Following is an excerpt:

Pear Therapeutics said Thursday it filed what it believes is the first 510(k) product submission to FDA’s Software Precertification Pilot Program.

The device, Somryst, is a prescription digital therapeutic aiming to treat adult patients with chronic insomnia and symptoms of depression by using interventions to provide cognitive behavioral therapy for insomnia. The product, if cleared by FDA, would be the company’s third digital therapeutic on the market.

In May, Pear underwent the first-ever Excellence Appraisal as part of FDA’s 2019 Test Plan, according to CEO Corey McCann. Several appraisals, which aim to evaluate a company’s culture by examining staff workflow, effectiveness metrics and decision making, have since been completed with pilot participants, according to FDA. …

FDA said it will continue to evaluate the 2019 Test Plan to see if the results of the Pre-Cert pathway align with its traditional review system.

Bradley Merrill Thompson, an attorney at Epstein Becker Green, told MedTech Dive in an email he questions if FDA will be able to show that the Pre-Cert can produce adequate evidence it is as safe and effective as traditional review.

Thompson said he has no doubt FDA may declare the program to be “administratively feasible” by the end of the year, but that it is less clear if the pilot program will justify FDA going to Congress to get the legislative authority to permanently establish the program.

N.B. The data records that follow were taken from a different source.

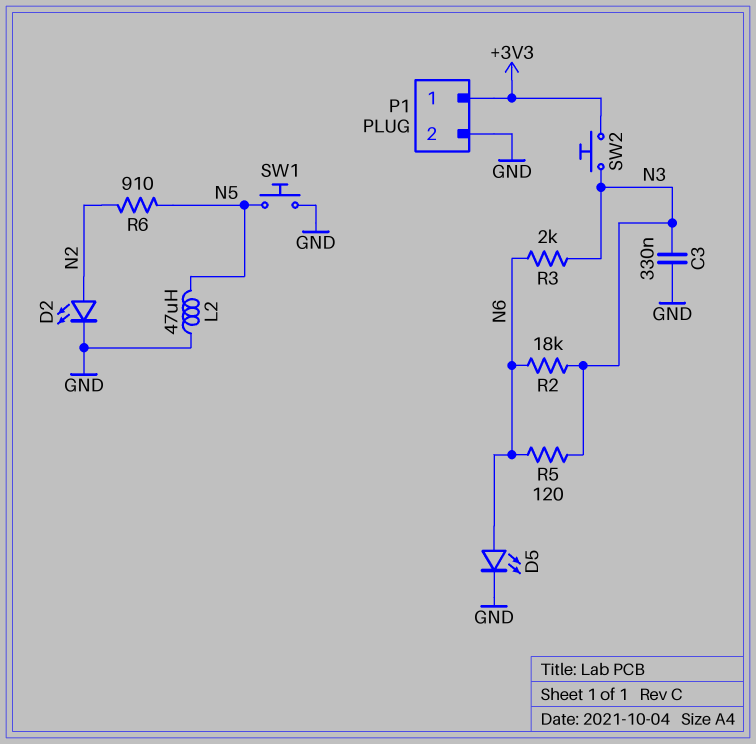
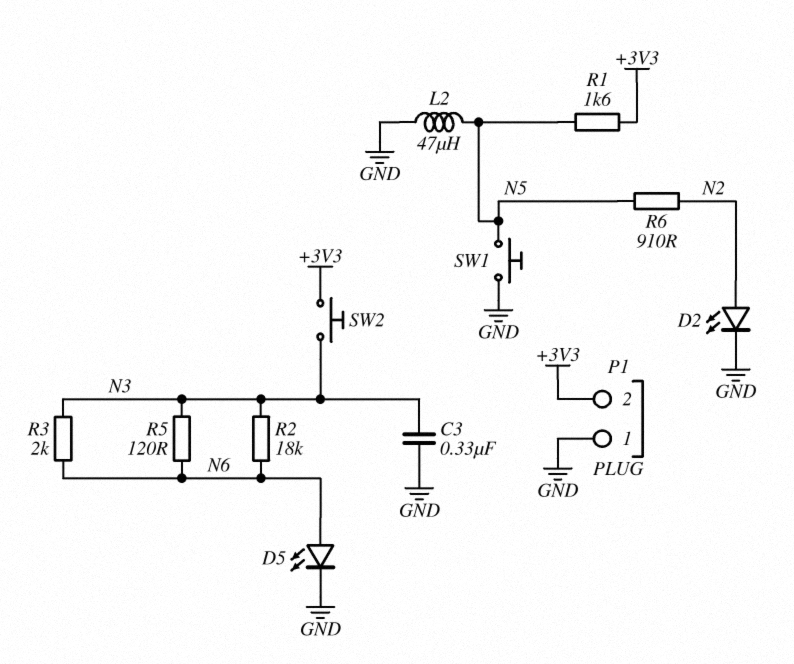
P1 pin 1: +3V3 -> GND
P1 pin 2: GND -> +3V3
R1: none -> 1.6k (+3V3, N5)

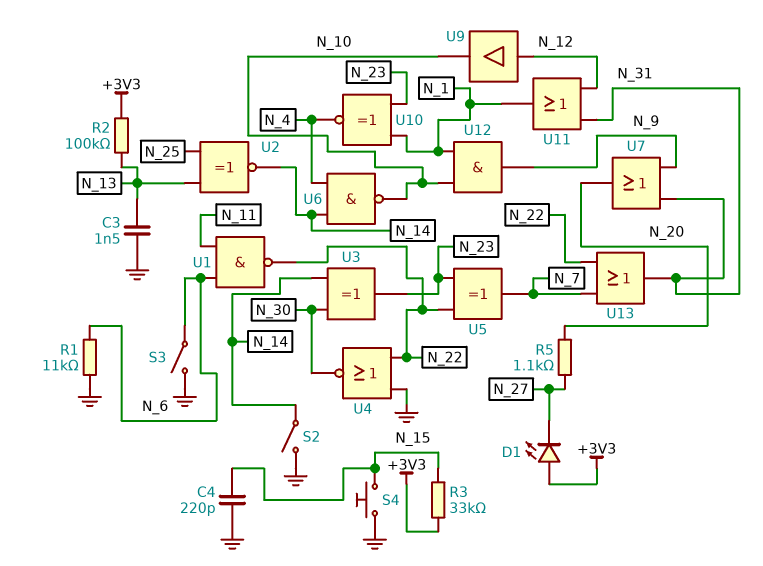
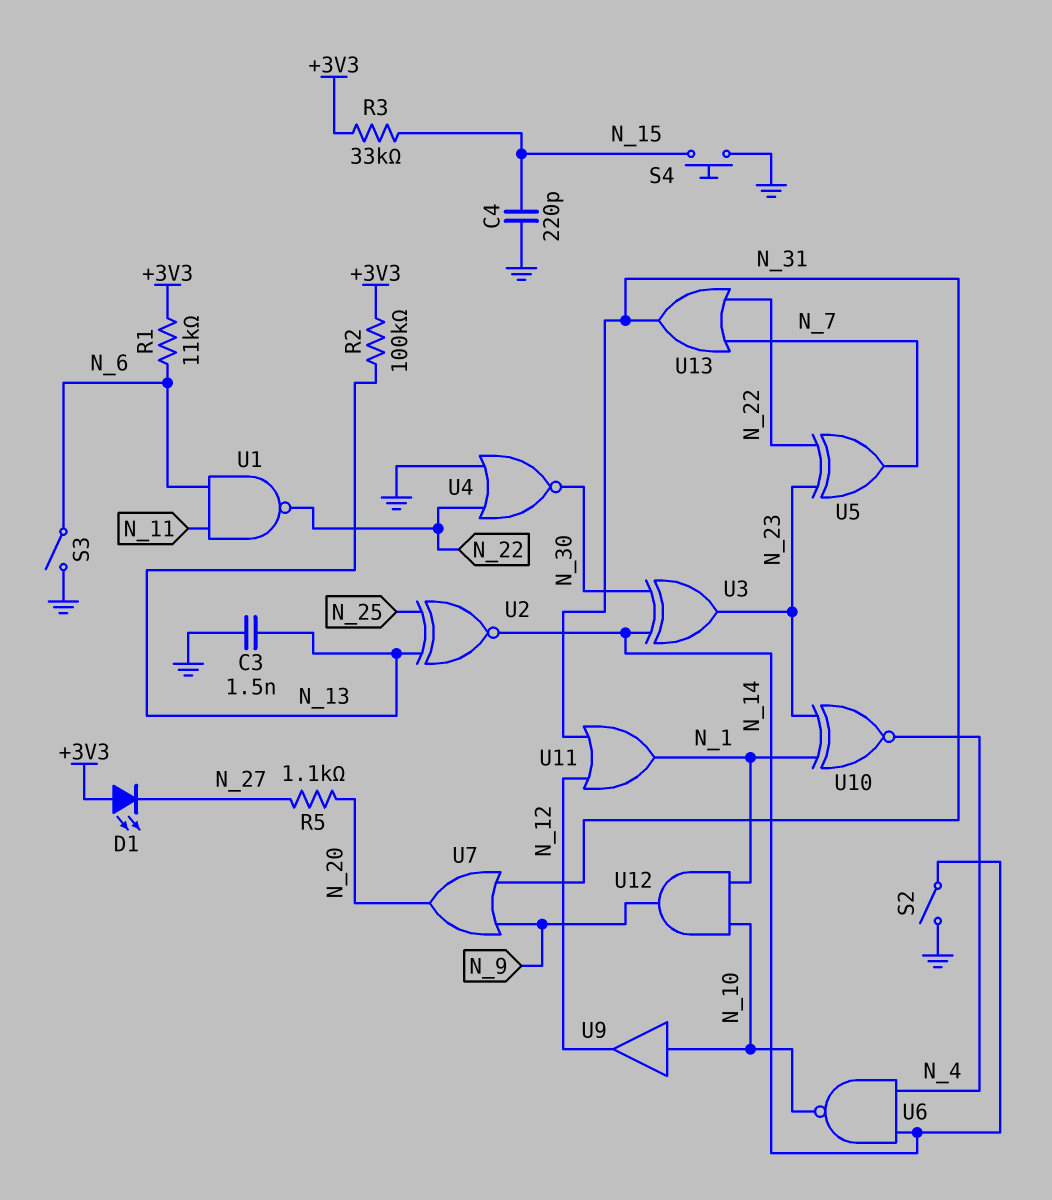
R1: 11k (GND, N_6) -> 11k (+3V3, N_6)
U9: buffer (in N_12, out N_10) -> buffer (in N_10, out N_12)

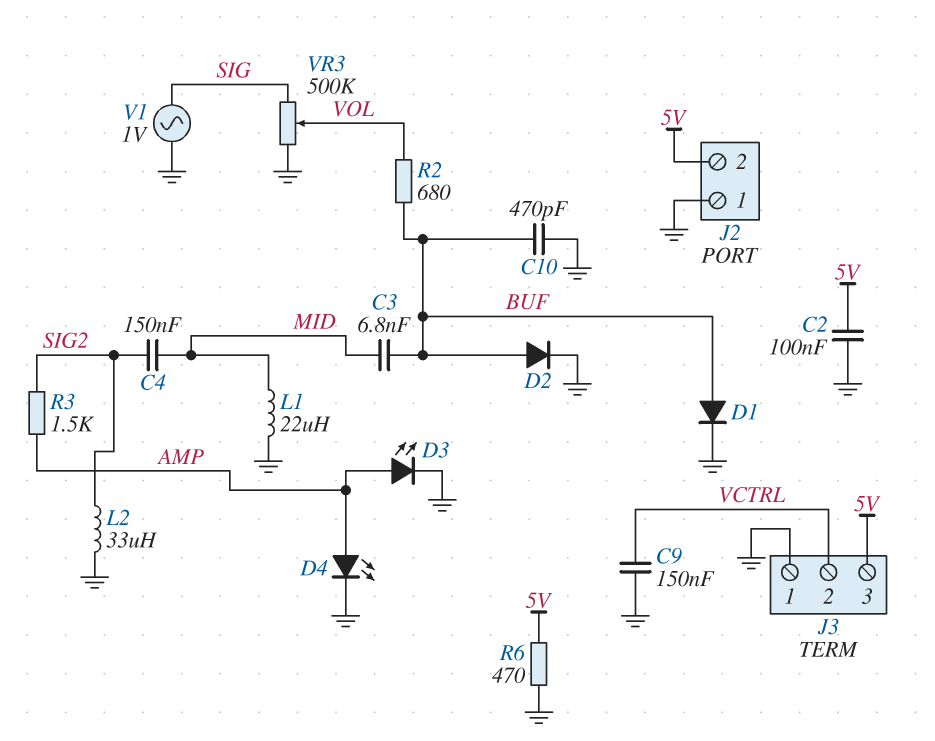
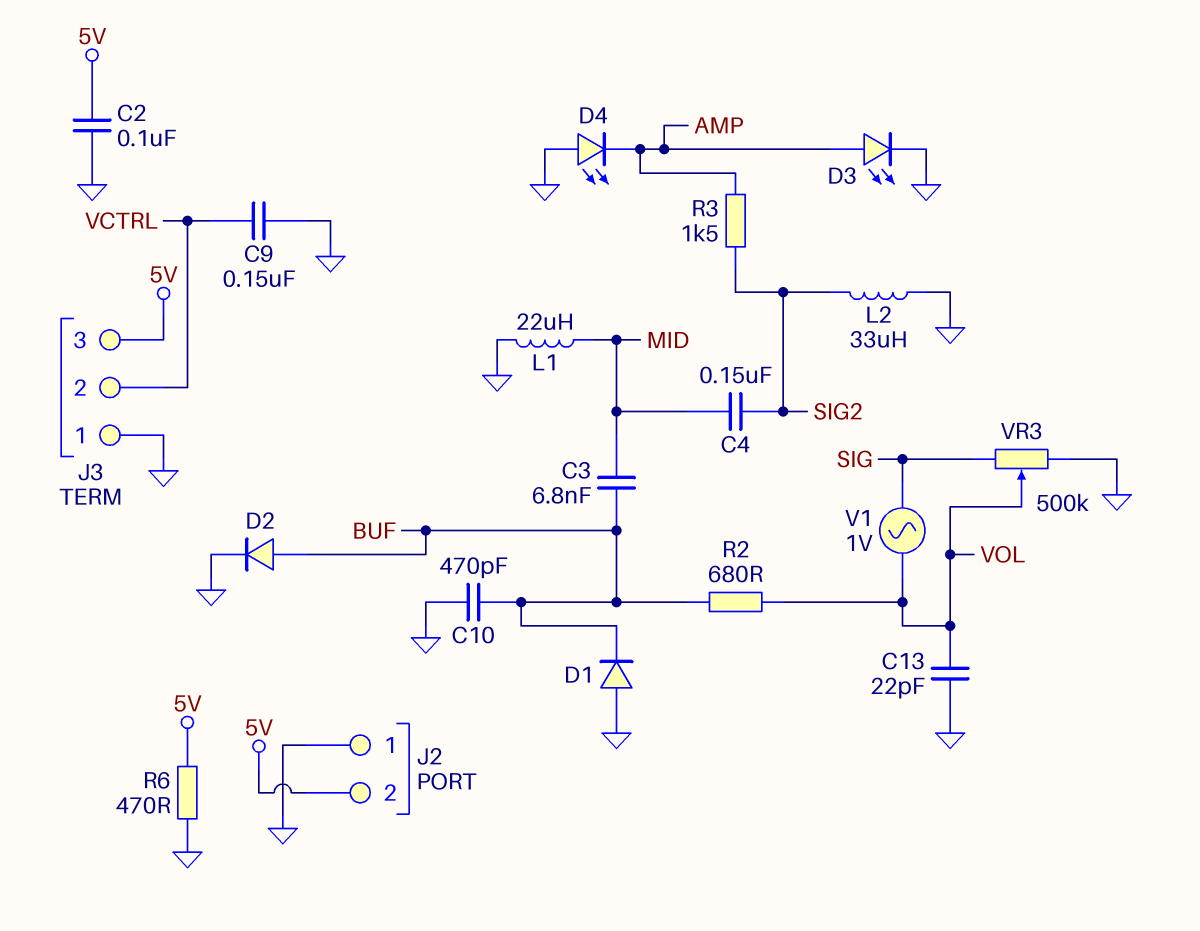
C13: none -> 22pF (GND, VOL)
D1: diode (A BUF, K GND) -> diode (A GND, K BUF)
D4: LED (A AMP, K GND) -> LED (A GND, K AMP)
V1: AC 1V (GND, SIG) -> AC 1V (SIG, VOL)

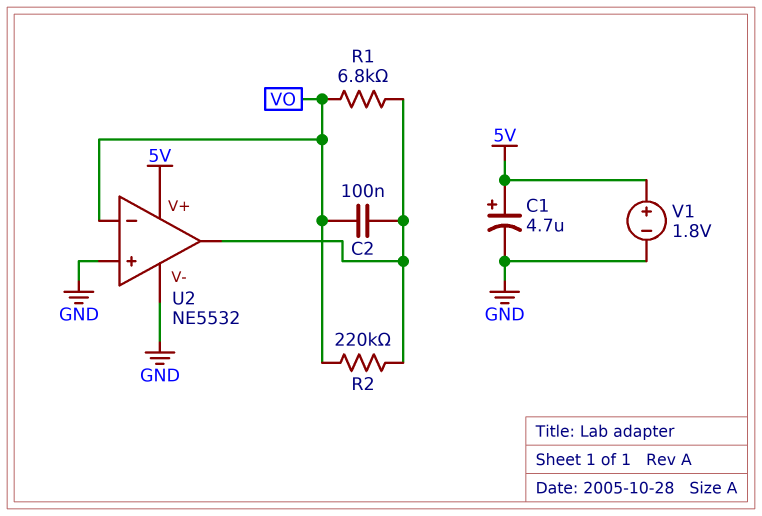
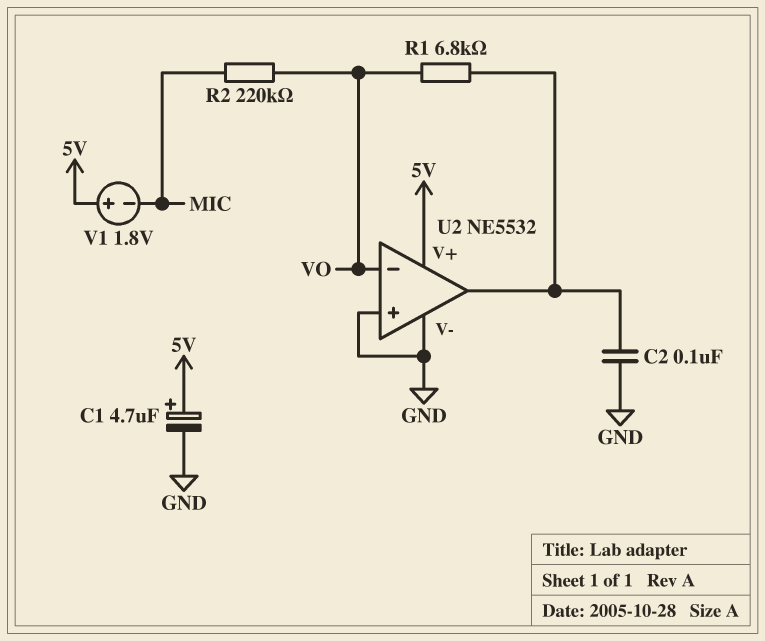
C2: 100nF (U2/out, VO) -> 100nF (GND, U2/out)
R2: 220k (U2/out, VO) -> 220k (MIC, VO)
V1: 1.8V (plus 5V, minus GND) -> 1.8V (plus 5V, minus MIC)

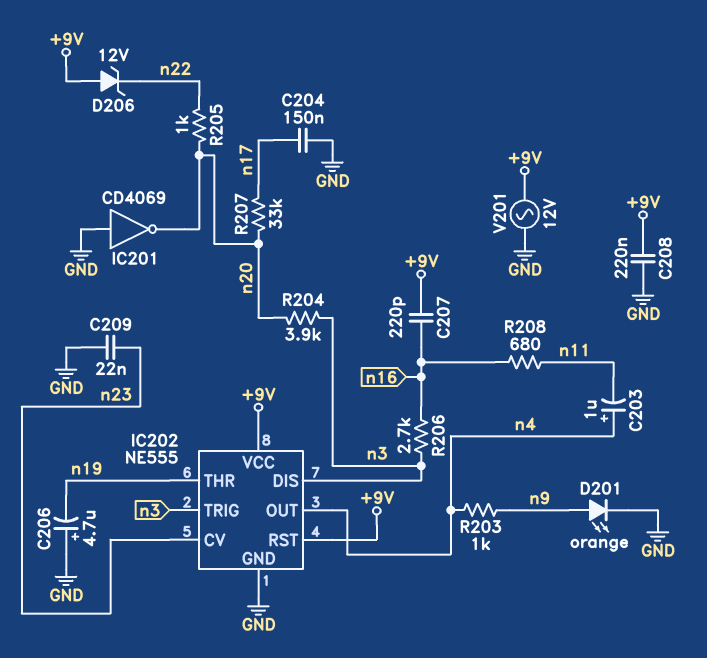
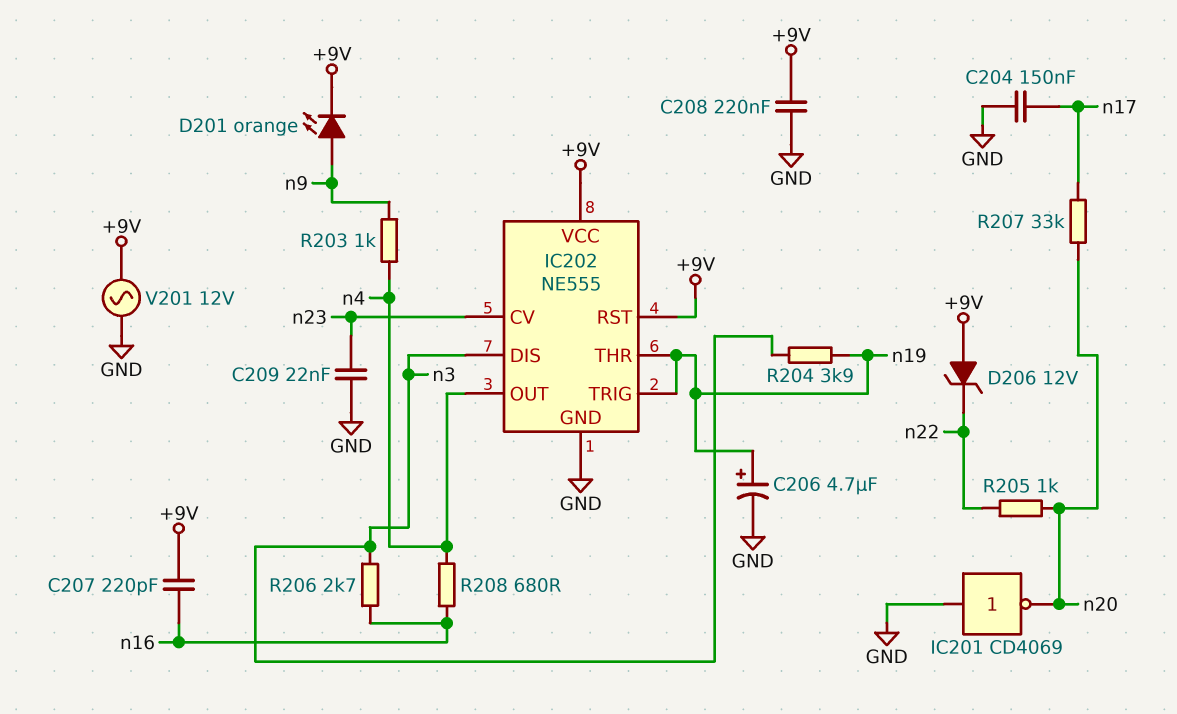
C203: 1uF (plus n4, minus n11) -> none
C206: 4.7uF (plus GND, minus n19) -> 4.7uF (plus n19, minus GND)
D201: LED orange (A n9, K GND) -> LED orange (A n9, K +9V)
IC202 pin TRIG: n3 -> n19
R204: 3.9k (n3, n20) -> 3.9k (n3, n19)
R208: 680 (n11, n16) -> 680 (n4, n16)

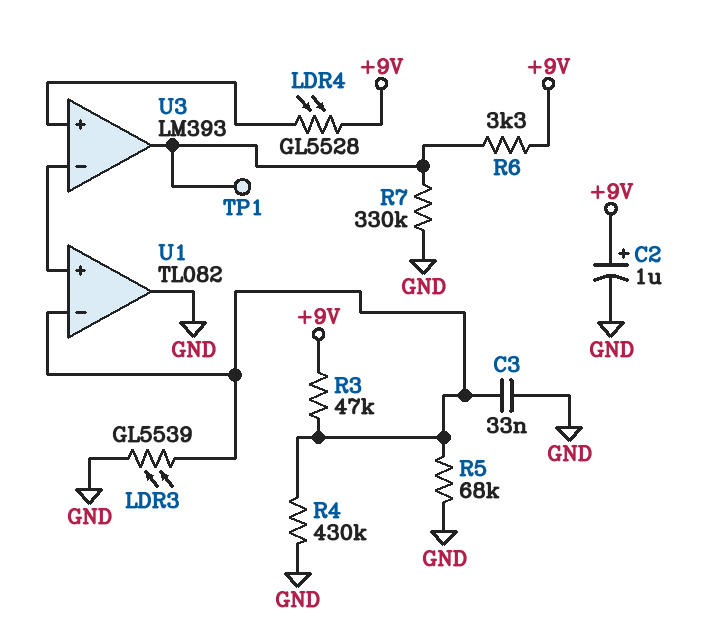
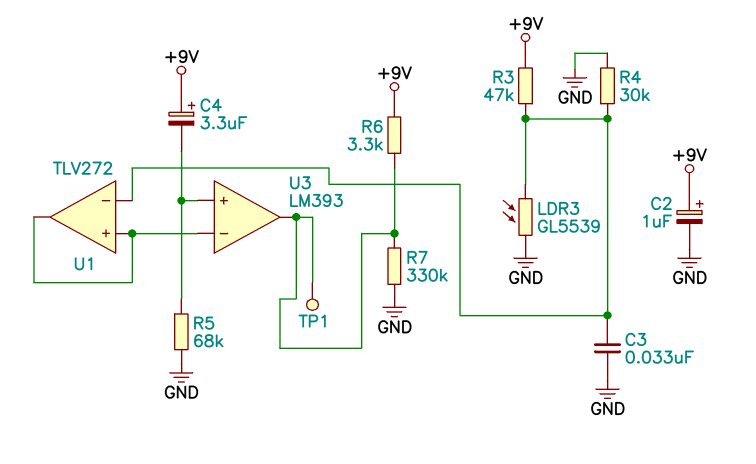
C4: none -> 3.3uF (plus +9V, minus U3/in+)
LDR4: GL5528 (+9V, U3/in+) -> none
R4: 430k (GND, U1/in-) -> 30k (GND, U1/in-)
R5: 68k (GND, U1/in-) -> 68k (GND, U3/in+)
U1: TL082 -> TLV272
U1 pin out: GND -> U1/in+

“It may be that they’re planning to use as a surrogate endpoint whether the same administrative decision is reached,” Thompson wrote. “But there certainly is no suggestion that the number of reviews they are doing will be statistically significant, or that they are taking other measures to assure the integrity of the data such as random sampling and blinding. It all seems very anecdotal and, in a statistical sense, biased.”